Lowering P-value thresholds may also exacerbate the “file-drawer problem”, in which studies with negative results are left unpublished, says Tom Johnstone, a cognitive neuroscientist at the University of Reading, UK. But Benjamin says all research should be published, regardless of P value.

Moving goalposts

Other scientific fields have already cracked down on P values — and in 2015, one psychology journal banned them. Particle physicists, who collect reams of data from atom-smashing experiments, have long demanded a P value below 0.0000003 (or 3 × 10−7) because of concerns that a lower threshold could lead to mistaken claims, notes Valen Johnson, a statistician at Texas A&M University in College Station and a co-lead author of the paper.

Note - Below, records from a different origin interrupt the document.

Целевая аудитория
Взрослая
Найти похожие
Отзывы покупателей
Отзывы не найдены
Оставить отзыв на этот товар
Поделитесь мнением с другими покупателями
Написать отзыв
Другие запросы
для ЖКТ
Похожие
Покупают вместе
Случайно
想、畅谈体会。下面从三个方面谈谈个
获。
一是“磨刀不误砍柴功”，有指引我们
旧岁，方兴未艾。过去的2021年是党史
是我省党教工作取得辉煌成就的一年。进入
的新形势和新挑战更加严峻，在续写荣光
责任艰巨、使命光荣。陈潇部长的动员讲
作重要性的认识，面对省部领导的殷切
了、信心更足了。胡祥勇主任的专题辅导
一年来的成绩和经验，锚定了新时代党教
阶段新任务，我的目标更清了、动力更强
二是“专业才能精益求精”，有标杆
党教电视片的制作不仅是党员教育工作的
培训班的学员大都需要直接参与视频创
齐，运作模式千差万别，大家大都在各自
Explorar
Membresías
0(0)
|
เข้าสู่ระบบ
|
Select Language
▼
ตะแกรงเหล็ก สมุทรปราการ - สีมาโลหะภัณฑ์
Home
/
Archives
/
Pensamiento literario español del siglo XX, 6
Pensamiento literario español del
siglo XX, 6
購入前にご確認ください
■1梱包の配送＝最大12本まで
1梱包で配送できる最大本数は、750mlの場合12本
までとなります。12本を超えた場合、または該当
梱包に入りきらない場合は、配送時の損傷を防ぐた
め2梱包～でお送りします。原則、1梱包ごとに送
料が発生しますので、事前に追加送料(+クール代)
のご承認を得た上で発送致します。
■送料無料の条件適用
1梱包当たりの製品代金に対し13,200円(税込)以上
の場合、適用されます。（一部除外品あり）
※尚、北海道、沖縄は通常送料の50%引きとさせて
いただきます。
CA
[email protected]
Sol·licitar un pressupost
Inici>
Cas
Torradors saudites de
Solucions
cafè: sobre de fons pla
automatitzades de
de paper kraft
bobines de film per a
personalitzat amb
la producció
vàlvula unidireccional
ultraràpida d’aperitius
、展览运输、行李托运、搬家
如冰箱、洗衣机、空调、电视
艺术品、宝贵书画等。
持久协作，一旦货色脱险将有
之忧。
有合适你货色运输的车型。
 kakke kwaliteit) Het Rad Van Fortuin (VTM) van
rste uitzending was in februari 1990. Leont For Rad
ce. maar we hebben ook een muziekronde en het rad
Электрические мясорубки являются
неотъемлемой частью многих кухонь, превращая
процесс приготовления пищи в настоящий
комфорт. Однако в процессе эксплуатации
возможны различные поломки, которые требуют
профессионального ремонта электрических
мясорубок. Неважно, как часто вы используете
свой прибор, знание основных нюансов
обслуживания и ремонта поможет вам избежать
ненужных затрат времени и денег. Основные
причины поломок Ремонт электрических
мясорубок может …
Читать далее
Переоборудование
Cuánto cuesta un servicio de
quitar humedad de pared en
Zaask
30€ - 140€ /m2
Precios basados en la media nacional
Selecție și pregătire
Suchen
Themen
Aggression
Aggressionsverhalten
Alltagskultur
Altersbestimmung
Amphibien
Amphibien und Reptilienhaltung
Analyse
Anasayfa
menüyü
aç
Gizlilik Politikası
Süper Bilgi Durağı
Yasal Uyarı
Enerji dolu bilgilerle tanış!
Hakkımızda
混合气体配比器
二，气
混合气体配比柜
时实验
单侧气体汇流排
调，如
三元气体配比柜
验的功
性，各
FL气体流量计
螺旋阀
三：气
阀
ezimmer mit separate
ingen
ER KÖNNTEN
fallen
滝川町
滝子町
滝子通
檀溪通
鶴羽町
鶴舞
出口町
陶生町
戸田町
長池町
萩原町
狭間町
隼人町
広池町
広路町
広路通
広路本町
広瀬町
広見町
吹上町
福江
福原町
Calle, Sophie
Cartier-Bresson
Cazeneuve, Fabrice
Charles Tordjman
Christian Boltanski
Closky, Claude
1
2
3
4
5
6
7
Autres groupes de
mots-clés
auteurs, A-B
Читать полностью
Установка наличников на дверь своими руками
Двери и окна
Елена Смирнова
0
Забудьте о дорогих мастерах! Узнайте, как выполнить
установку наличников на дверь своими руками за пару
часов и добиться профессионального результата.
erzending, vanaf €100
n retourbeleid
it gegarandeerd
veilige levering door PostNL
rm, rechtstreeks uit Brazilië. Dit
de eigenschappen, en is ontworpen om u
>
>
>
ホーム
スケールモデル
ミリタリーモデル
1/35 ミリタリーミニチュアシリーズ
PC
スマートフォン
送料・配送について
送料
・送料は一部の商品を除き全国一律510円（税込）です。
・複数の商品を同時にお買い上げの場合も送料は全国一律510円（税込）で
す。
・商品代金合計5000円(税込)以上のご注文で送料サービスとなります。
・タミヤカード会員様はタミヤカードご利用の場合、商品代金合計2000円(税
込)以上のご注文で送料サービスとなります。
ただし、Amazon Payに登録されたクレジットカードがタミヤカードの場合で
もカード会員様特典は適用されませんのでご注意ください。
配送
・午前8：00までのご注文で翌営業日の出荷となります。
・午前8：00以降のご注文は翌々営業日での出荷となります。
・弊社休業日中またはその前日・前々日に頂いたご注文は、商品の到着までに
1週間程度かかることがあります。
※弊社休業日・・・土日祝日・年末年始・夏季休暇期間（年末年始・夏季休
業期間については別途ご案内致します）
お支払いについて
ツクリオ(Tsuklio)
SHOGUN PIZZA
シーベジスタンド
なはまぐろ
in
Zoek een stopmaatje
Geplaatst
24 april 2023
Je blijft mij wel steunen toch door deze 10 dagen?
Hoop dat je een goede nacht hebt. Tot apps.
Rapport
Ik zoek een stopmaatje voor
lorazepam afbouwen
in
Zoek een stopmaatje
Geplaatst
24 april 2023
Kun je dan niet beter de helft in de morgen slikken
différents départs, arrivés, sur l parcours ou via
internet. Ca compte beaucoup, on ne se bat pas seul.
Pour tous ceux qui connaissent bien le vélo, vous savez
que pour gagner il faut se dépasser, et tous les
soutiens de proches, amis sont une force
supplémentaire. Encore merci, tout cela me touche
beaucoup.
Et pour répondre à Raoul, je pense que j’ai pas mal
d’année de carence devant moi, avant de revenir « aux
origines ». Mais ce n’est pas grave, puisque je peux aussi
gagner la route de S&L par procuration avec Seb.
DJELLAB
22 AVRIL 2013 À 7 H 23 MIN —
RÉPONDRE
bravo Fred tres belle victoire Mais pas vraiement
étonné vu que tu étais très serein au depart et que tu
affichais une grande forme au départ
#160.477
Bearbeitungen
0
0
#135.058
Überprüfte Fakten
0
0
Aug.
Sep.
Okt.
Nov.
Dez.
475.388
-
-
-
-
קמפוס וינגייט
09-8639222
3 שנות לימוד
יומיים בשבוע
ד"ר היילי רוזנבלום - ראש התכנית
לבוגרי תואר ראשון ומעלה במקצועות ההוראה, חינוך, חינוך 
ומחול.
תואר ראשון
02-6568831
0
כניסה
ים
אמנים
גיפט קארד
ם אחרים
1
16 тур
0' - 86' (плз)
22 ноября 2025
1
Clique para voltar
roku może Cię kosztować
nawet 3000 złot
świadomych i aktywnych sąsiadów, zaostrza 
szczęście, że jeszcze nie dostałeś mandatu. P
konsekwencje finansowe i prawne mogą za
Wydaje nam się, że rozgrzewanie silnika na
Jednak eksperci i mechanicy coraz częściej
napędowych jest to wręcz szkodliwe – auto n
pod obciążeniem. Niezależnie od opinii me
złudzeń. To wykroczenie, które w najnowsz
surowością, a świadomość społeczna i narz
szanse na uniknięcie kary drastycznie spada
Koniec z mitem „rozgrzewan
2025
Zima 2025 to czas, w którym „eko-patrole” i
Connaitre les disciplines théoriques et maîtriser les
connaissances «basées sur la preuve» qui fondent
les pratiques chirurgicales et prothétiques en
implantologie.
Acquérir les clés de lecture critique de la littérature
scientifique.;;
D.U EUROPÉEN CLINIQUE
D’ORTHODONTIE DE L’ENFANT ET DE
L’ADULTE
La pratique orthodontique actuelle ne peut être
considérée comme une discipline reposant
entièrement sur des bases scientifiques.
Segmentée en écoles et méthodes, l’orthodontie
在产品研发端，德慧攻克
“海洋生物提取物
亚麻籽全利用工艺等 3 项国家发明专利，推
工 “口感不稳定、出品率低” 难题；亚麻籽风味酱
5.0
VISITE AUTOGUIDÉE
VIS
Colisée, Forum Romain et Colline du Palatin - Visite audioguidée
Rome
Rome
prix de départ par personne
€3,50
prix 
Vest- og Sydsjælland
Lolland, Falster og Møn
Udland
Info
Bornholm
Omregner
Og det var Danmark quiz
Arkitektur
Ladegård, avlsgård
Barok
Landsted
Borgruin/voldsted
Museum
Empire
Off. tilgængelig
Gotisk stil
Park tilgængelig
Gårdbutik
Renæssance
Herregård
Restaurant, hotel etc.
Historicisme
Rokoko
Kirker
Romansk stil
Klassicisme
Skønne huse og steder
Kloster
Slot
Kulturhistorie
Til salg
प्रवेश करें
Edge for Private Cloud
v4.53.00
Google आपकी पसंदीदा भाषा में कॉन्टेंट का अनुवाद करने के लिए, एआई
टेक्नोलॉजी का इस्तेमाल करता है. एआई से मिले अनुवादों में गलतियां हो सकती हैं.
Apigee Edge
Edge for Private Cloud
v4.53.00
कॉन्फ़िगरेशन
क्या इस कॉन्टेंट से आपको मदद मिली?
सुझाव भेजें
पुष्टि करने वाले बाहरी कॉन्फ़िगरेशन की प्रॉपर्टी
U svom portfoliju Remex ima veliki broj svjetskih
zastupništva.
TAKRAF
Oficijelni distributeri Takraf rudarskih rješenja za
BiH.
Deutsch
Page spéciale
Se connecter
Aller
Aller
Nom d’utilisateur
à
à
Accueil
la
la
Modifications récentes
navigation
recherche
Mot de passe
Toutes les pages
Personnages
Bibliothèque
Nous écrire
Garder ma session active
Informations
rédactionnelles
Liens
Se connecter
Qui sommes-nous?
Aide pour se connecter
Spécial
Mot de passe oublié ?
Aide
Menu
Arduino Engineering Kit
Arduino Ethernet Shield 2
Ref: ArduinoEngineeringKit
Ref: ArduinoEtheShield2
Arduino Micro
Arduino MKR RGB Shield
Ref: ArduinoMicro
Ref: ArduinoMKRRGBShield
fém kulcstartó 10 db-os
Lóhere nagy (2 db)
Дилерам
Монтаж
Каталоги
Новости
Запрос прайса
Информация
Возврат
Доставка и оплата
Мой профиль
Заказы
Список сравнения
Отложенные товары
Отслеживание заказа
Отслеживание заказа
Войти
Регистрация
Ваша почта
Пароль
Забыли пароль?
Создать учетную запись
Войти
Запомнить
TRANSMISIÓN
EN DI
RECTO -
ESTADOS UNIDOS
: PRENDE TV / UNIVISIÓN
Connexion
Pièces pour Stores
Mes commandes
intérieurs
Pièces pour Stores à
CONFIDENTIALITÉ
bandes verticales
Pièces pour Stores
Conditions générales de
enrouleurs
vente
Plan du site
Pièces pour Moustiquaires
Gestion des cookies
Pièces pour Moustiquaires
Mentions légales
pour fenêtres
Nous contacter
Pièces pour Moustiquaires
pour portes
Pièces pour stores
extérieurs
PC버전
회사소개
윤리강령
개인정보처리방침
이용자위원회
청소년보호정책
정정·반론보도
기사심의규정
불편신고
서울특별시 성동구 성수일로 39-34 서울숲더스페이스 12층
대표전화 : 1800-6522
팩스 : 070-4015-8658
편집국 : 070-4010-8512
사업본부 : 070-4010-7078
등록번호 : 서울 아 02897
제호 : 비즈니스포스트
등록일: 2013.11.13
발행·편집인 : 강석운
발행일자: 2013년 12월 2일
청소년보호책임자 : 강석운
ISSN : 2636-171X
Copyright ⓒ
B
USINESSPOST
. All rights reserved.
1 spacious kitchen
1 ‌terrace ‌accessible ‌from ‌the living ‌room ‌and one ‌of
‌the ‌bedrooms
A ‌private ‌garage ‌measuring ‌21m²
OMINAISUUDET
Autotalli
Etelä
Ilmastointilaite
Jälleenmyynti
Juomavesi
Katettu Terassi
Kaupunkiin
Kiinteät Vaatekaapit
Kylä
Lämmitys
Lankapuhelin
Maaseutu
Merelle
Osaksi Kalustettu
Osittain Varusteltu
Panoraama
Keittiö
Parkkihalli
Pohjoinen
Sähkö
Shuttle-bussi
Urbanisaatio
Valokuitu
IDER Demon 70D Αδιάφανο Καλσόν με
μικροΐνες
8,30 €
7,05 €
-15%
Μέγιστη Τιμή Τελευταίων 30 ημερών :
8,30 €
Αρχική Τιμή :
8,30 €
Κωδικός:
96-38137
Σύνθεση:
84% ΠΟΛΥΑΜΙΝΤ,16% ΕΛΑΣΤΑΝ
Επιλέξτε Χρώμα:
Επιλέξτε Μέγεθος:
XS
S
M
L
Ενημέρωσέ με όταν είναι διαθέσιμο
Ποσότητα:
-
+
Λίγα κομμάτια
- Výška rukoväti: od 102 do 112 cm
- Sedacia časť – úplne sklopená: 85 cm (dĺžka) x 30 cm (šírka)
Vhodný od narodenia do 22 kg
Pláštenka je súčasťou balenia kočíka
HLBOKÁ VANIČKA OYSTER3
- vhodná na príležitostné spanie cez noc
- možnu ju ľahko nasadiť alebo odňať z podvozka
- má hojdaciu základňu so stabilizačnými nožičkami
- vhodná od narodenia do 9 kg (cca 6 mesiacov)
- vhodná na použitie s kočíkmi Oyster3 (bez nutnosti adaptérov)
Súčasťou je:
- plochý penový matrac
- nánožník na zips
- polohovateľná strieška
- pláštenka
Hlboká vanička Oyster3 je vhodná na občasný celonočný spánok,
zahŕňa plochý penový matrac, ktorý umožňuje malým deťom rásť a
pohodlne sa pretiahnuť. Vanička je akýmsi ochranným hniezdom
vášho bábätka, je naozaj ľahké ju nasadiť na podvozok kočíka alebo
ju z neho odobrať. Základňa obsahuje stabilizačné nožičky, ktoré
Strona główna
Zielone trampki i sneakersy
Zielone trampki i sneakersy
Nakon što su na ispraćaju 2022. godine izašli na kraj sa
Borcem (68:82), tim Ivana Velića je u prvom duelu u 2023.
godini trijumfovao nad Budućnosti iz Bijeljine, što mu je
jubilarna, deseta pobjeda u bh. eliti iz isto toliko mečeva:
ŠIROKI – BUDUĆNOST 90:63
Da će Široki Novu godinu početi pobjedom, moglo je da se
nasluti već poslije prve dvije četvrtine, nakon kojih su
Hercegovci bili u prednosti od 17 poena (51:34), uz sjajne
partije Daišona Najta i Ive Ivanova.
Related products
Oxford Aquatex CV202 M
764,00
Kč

More than a decade ago, geneticists took similar steps to establish a threshold of 5 × 10−8 for genome-wide association studies, which look for differences between people with a disease and those without across hundreds of thousands of DNA-letter variants.

Yet other scientists have abandoned P values in favour of more-sophisticated statistical tools, such as Bayesian tests, which require researchers to define and test two alternative hypotheses. But not all researchers will have the technical expertise to carry out Bayesian tests, says Johnson, who thinks that P values can still be useful for gauging whether a hypothesis is supported by evidence. “P value by itself is not necessarily evil.”